FCC Allows Stealth HD Power Boosts

Although the Federal Communications Commission has deferred (for now) any formal action on its inquiry into whether or not to allow broadcast radio stations to increase the power of their digital (“HD”) sidebands by a factor of ten, the agency’s employing the tried and true method of “creating facts on the ground” by allowing individual stations (or station clusters) to individually apply for special temporary authority to hike their HD power levels.

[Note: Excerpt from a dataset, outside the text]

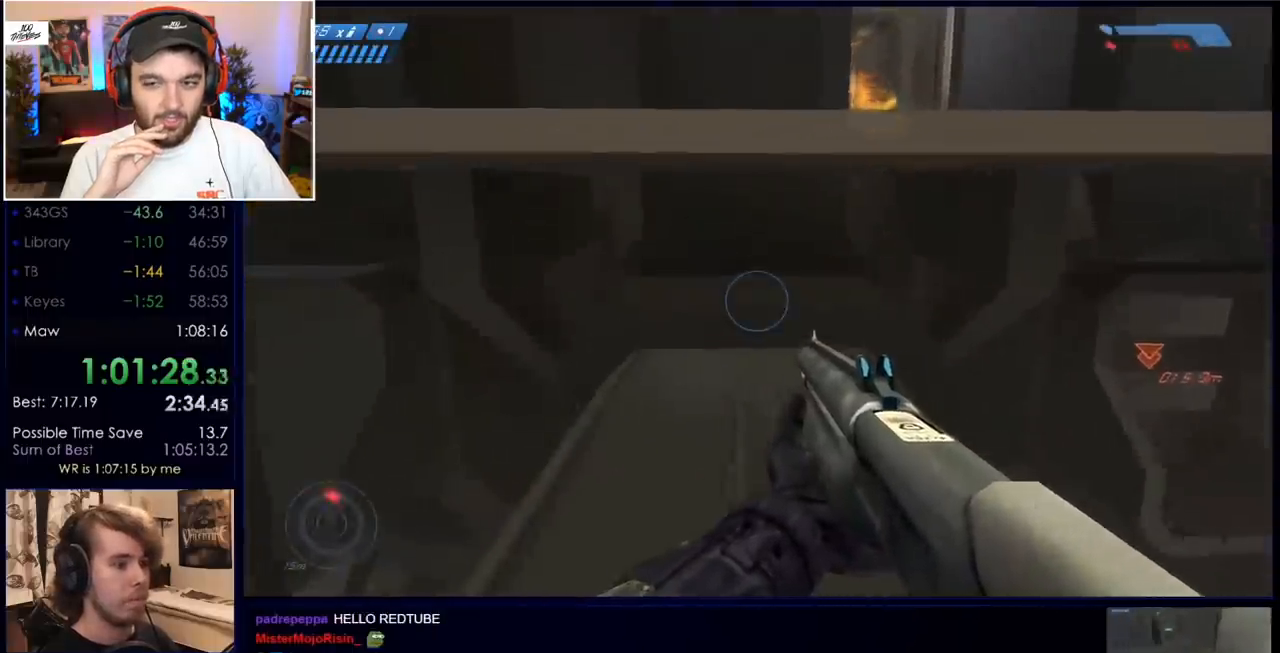
{"keys": ["ctrl", "q", "w"], "mouse": [], "events": [[100, "space", "down"], [233, "ctrl", "down"], [283, "space", "up"], [467, "q", "down"]]}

This is taking place even though radio’s engineering community is deeply divided on the issue of an HD sideband power increase. Comments filed by the Prometheus Radio Project and Media Access Project (disclaimer: on which I informally consulted) succinctly summarize the dispute. The main question is: is it realistically possible use HD Radio as a tool to improve the existing medium, or will HD intentionally degrade it so that the spectrum’s repurposement becomes inevitable – or, at the very least, make its ownership more consolidated?

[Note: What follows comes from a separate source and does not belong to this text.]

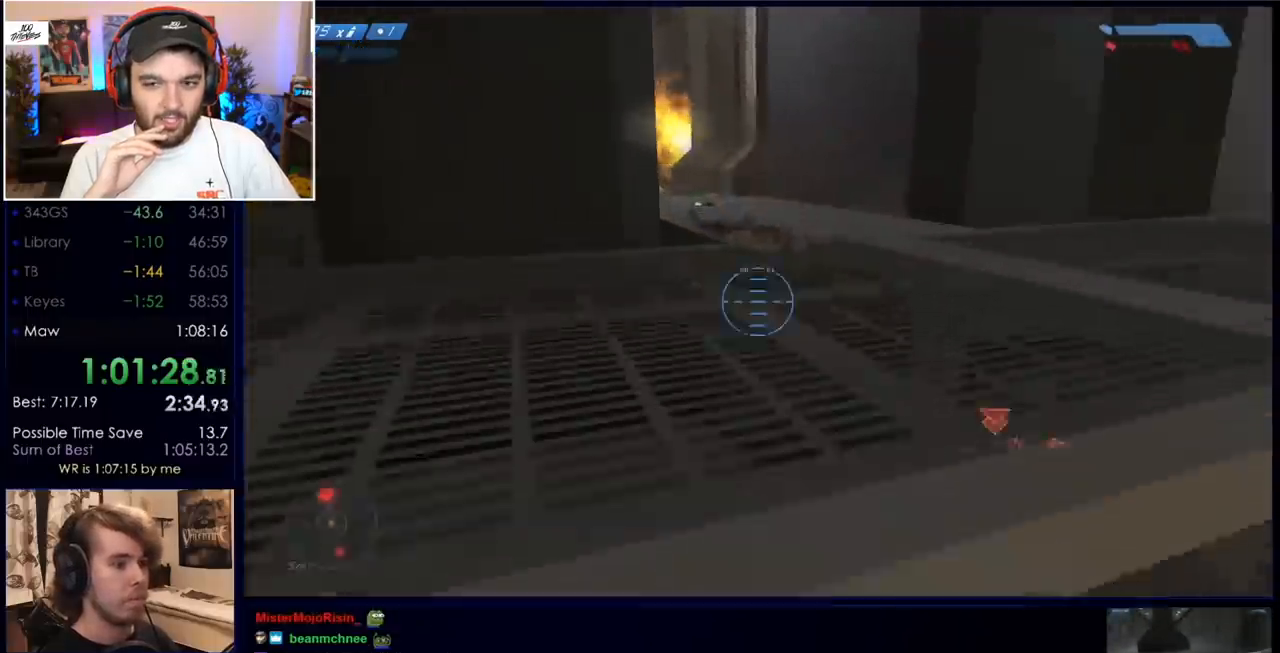
{"keys": ["w"], "mouse": [], "events": [[117, "q", "up"], [167, "r", "down"], [250, "r", "up"], [300, "r", "down"], [350, "q", "down"], [400, "r", "up"], [433, "ctrl", "up"], [483, "q", "up"]]}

While not taking any formal stand on the issue, the FCC’s standing aside (as usual) and letting industry initiative take its course. This is not something endemic to the Commissioner-level: this is a problem of FCC staff not being independent-minded enough of the industry interests they purport to regulate not paying f*cking attention. By the time Obama gets settled in, this particular cat may already be out of the bag.
This is the primary issue I’ll be focusing on over the next year, as I consolidate my dissertation research (which just so happens to be on this very topic). There’s much more to come.